To ensure the amount of compression required with P-seals, this hard rubber gasket had a hollow center, yet the gate seal still required a significant amount of compressive force. Because the seal’s corners were joined with cold bonding, the manufacturer wanted stronger joints. There were no industry standards or regulations that required natural rubber as the sealing material, and even the shape of the gasket itself could be changed to improve sealing performance.
Given these parameters, the gasket manufacturer recommended a 60-durometer J-seal made of ethylene propylene diene monomer (EPDM), a synthetic elastomer. Unlike natural rubber, EPDM provides excellent UV resistance. EPDM also withstands abrasion, a range of service temperatures and prolonged contact with water. A 60-durometer seal does not require significant compressive force, and a J-seal can provide effective sealing without full compression. The manufacturer accepted the gasket fabricator’s recommendations and requested a sample.
Using water-jet cutting equipment, Elasto Proxy produced a prototype gate seal with the required bolt hole pattern. Unlike manual cutting, water-jet cutting makes clean cuts, including small holes. Unlike die-cutting, another machine-based cutting method, water-jet equipment does not require metal tools called dies. In addition to prototyping, water-jet cutting is ideal for low- to medium-volume production.

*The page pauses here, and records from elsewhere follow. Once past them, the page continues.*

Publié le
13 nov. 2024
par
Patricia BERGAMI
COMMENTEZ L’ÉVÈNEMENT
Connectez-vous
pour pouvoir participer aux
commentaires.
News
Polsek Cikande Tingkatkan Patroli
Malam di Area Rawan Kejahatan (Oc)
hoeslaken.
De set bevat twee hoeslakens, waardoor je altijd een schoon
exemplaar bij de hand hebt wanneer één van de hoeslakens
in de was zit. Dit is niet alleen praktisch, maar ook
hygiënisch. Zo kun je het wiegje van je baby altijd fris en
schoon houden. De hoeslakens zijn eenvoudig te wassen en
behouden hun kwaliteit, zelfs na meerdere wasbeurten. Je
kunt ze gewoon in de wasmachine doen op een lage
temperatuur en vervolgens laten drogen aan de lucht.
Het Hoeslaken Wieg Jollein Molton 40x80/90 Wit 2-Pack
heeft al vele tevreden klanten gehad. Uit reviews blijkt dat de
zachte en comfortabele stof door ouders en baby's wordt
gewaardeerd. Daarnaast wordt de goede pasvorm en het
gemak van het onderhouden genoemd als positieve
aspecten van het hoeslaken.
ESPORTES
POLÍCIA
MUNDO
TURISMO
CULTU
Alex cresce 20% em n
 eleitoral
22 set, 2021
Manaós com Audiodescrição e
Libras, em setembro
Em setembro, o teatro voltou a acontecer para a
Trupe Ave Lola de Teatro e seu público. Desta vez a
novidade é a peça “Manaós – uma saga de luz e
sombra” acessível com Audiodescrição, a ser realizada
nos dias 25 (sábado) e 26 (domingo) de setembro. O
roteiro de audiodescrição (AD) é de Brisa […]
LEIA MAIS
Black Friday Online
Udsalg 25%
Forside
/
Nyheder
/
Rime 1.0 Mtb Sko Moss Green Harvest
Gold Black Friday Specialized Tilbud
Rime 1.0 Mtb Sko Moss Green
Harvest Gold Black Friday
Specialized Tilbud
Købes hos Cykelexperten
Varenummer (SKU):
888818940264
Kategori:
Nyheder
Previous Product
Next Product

Gasket bonding for this project was achieved with IR splicing, which is a good choice for larger gaskets.
Wastewater professionals and manufacturers of industrial water filtration systems need to consider many factors when designing or replacing rubber gate seals. Choosing an environmentally resistant rubber is important, but so is selecting the right shape for the seal. The hardness or durometer of the elastomer also affects performance. Gasket fabrication techniques that support smooth lines, tight holes, strong bonds and larger-sized parts also drive the success of sealing solutions.